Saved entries

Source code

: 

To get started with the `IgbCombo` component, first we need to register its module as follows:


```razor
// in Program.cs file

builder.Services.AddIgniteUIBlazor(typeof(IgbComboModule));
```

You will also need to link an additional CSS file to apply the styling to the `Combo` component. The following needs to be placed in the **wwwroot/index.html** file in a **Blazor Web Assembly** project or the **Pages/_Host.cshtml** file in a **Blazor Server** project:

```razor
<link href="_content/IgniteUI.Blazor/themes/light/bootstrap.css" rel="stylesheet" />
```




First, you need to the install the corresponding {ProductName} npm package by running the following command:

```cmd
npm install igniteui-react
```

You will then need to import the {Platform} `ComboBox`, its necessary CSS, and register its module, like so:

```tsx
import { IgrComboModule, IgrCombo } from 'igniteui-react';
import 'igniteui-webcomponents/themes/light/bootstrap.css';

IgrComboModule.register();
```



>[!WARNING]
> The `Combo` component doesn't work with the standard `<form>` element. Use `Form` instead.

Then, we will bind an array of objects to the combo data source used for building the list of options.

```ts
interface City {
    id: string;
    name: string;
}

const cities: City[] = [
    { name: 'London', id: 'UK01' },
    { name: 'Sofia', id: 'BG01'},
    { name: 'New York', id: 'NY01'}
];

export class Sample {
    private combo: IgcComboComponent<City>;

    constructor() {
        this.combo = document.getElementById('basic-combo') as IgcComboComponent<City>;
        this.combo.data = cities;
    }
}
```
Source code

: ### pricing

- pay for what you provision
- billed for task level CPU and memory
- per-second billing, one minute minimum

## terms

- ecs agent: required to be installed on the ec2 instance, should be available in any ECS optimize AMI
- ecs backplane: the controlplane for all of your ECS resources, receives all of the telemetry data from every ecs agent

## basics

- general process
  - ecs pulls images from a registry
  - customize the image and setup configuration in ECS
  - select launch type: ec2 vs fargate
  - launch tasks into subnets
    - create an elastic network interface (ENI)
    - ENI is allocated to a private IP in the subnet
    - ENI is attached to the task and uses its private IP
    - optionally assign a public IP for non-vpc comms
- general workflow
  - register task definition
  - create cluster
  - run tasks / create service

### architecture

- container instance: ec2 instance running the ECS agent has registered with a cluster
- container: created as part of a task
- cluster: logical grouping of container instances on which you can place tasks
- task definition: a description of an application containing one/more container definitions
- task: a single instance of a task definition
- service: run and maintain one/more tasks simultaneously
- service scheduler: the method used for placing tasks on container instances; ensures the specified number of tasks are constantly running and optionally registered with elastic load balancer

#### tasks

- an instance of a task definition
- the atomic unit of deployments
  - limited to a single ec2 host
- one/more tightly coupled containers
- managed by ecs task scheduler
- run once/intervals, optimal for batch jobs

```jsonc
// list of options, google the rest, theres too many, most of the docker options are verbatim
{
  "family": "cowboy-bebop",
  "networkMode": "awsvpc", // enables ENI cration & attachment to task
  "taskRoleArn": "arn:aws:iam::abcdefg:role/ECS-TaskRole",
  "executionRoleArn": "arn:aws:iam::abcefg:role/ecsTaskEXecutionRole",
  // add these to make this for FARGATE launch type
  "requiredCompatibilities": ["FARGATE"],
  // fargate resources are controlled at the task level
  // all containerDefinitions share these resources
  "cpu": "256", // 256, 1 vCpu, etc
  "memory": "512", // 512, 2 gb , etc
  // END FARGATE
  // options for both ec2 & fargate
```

#### [Instructions to follow]
Search the records for lines holding the word "these", then copy each line you find.

#### [Reply]
  // add these to make this for FARGATE launch type
  // all containerDefinitions share these resources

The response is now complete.